■ **Aim of the task**: Reproduce, word for word, all of the records; the pictures stay out.

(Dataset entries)
--------------------

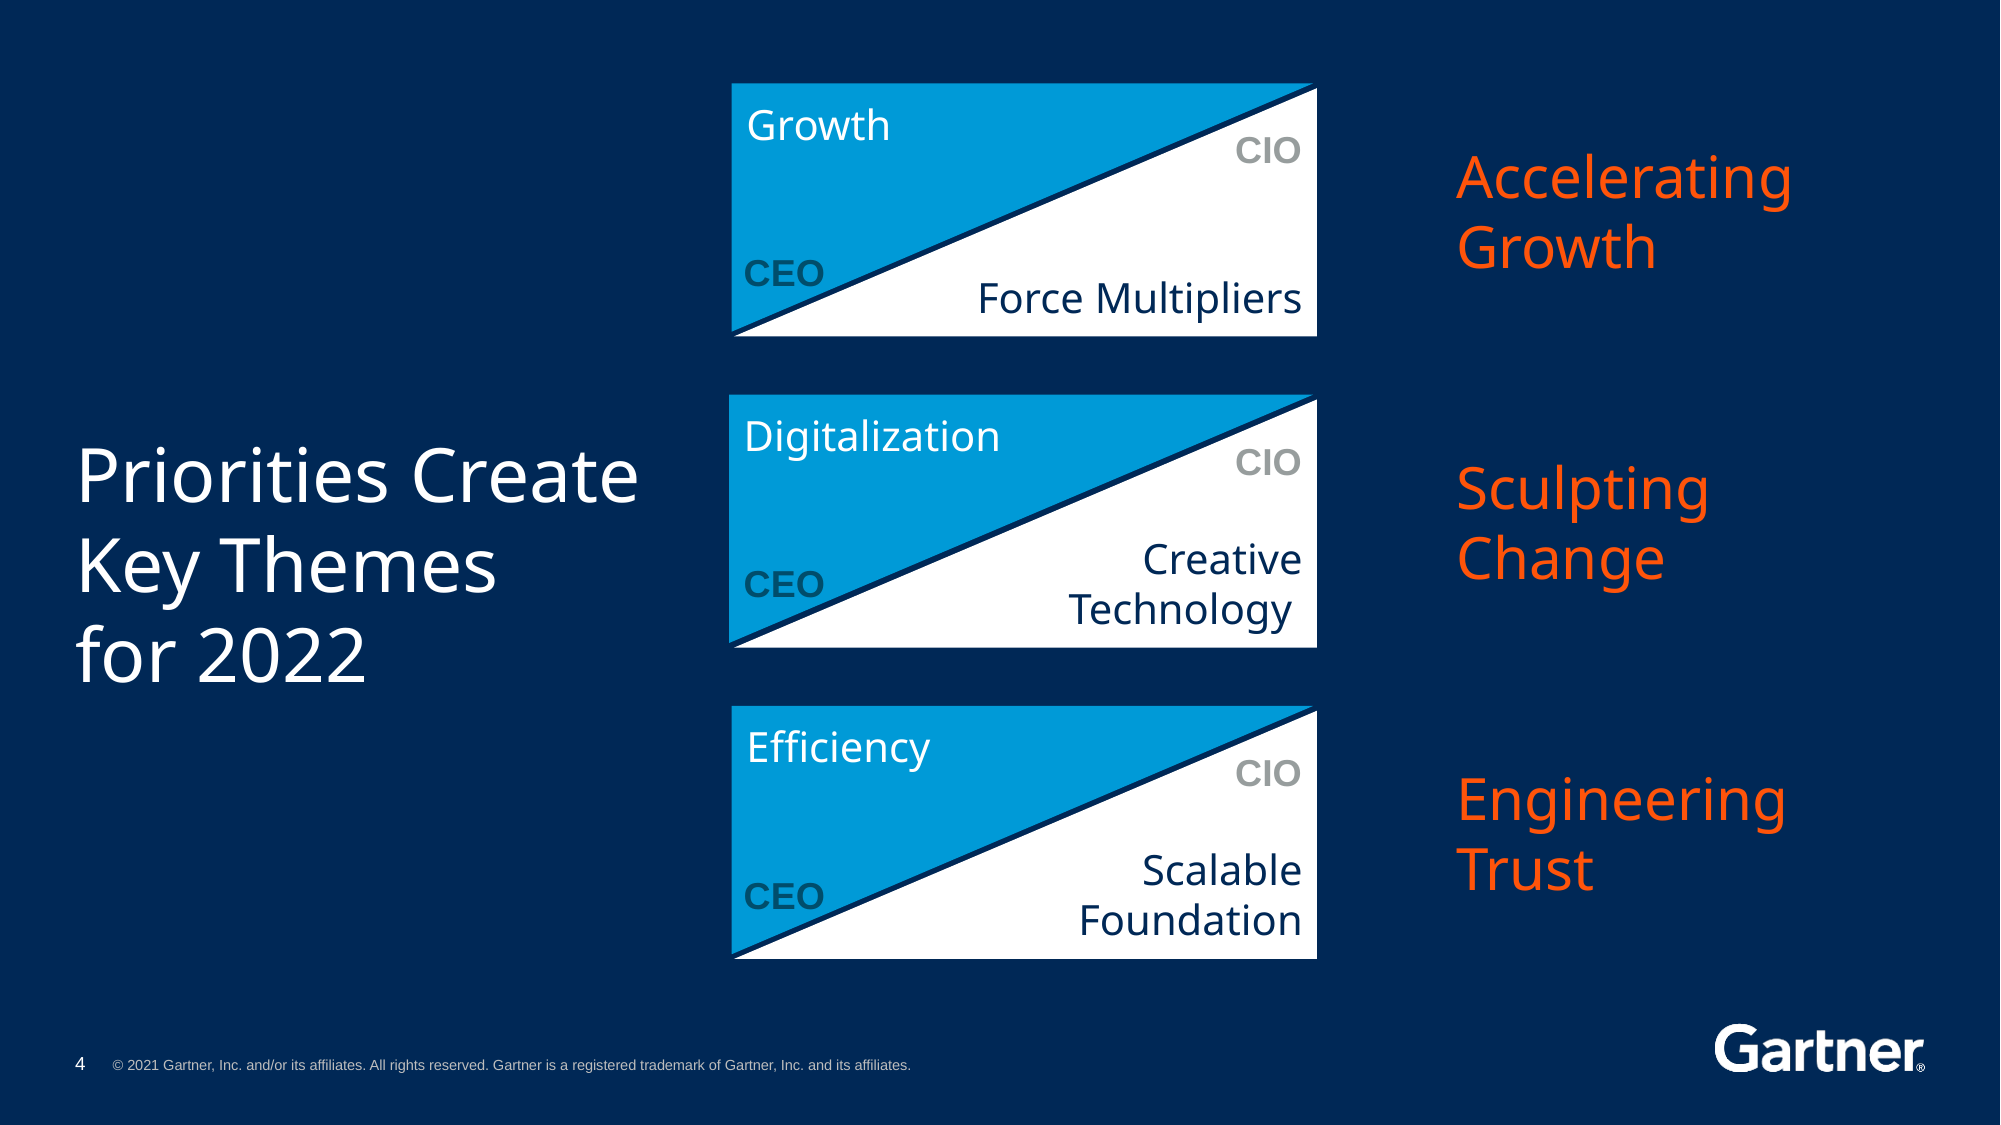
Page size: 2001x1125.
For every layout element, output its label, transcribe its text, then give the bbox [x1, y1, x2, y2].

text_box Priorities Create Key Themes for 2022 [74, 420, 660, 705]
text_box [733, 87, 1319, 337]
text_box Digitalization [729, 394, 1120, 401]
text_box Growth [731, 83, 1121, 88]
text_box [733, 399, 1319, 648]
text_box [1121, 705, 1314, 709]
text_box Efficiency [731, 705, 1121, 711]
picture [1714, 1023, 1925, 1072]
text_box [733, 710, 1319, 960]
text_box Sculpting Change [691, 371, 1930, 671]
text_box Accelerating Growth [691, 60, 1930, 360]
text_box Engineering Trust [691, 682, 1930, 983]
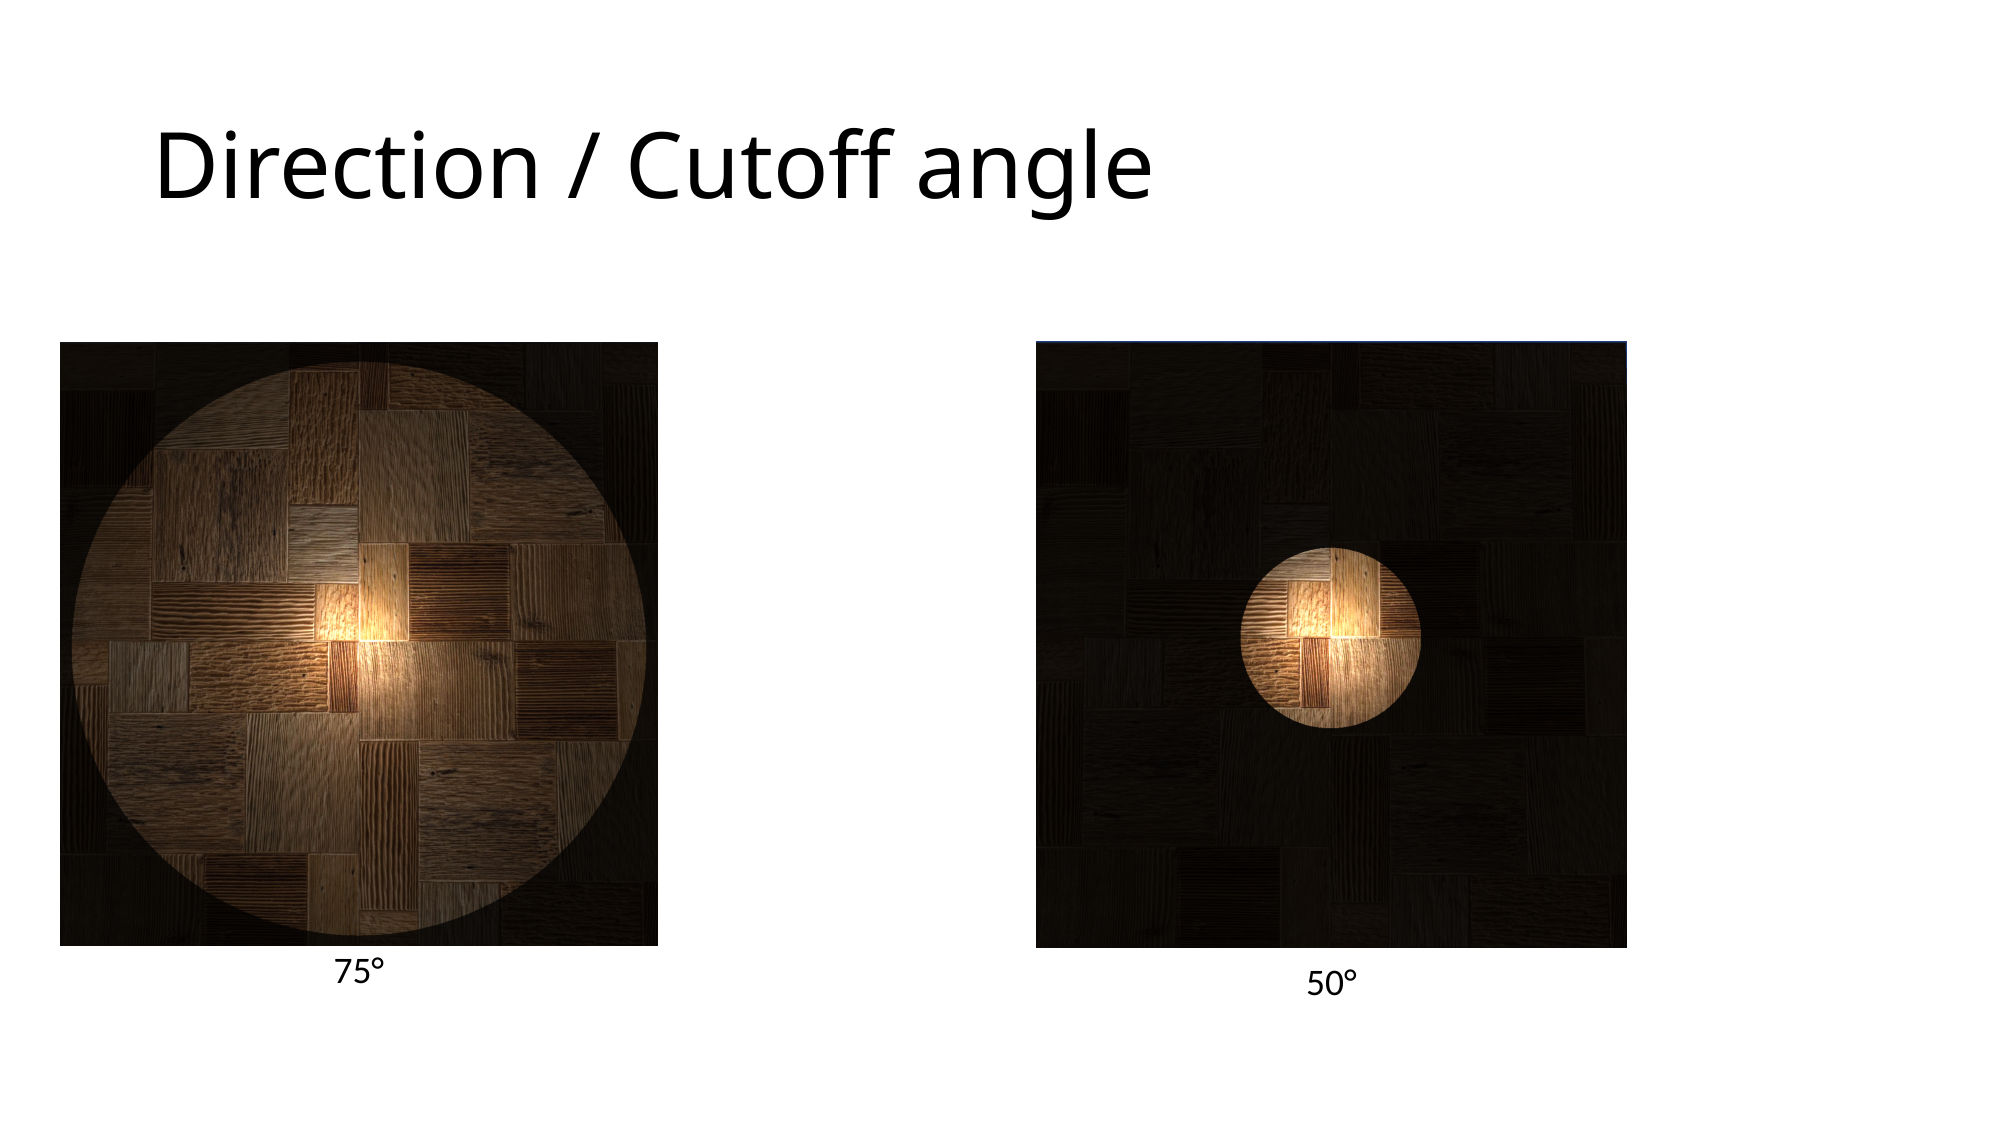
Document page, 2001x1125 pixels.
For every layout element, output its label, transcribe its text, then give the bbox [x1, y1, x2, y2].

text_box 75° [318, 946, 400, 998]
picture [1036, 341, 1627, 948]
text_box 50° [1291, 951, 1372, 1011]
title Direction / Cutoff angle [137, 59, 1863, 278]
picture [60, 342, 658, 946]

--------------------

■ **Your solution**:
Page size: 2001x1125.
For every layout element, output its label, transcribe its text, then give the bbox [x1, y1, x2, y2].

text_box Priorities Create Key Themes for 2022 [74, 420, 660, 705]
text_box [733, 87, 1319, 337]
text_box Digitalization [729, 394, 1120, 401]
text_box Growth [731, 83, 1121, 88]
text_box [733, 399, 1319, 648]
text_box [1121, 705, 1314, 709]
text_box Efficiency [731, 705, 1121, 711]
picture [1714, 1023, 1925, 1072]
text_box [733, 710, 1319, 960]
text_box Sculpting Change [691, 371, 1930, 671]
text_box Accelerating Growth [691, 60, 1930, 360]
text_box Engineering Trust [691, 682, 1930, 983]
Document page, 2001x1125 pixels.
For every layout element, output its label, transcribe its text, then give the bbox [x1, y1, x2, y2].

text_box 75° [318, 946, 400, 998]
picture [1036, 341, 1627, 948]
text_box 50° [1291, 951, 1372, 1011]
title Direction / Cutoff angle [137, 59, 1863, 278]
picture [60, 342, 658, 946]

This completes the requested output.